*** Opening Exercise data ***
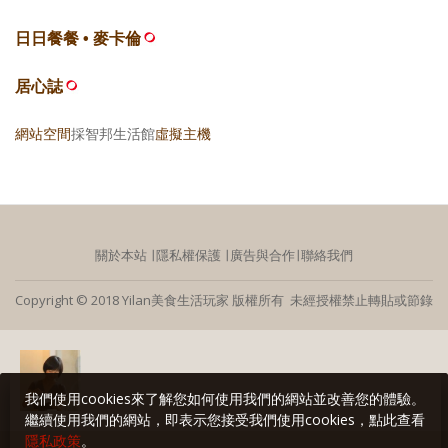
日日餐餐 • 麥卡倫
居心誌
網站空間
採智邦生活館
虛擬主機
關於本站
∣
隱私權保護
∣
廣告與合作
∣
聯絡我們
Copyright © 2018 Yilan美食生活玩家 版權所有 未經授權禁止轉貼或節錄
我們使用cookies來了解您如何使用我們的網站並改善您的體驗。
繼續使用我們的網站，即表示您接受我們使用cookies，點此查看
隱私政策
。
*** Closing Exercise data ***
None of the pictures should be carried over when the data above is transcribed exactly.

Result below:
日日餐餐 • 麥卡倫
居心誌
網站空間
採智邦生活館
虛擬主機
關於本站
∣
隱私權保護
∣
廣告與合作
∣
聯絡我們
Copyright © 2018 Yilan美食生活玩家 版權所有 未經授權禁止轉貼或節錄
我們使用cookies來了解您如何使用我們的網站並改善您的體驗。
繼續使用我們的網站，即表示您接受我們使用cookies，點此查看
隱私政策
。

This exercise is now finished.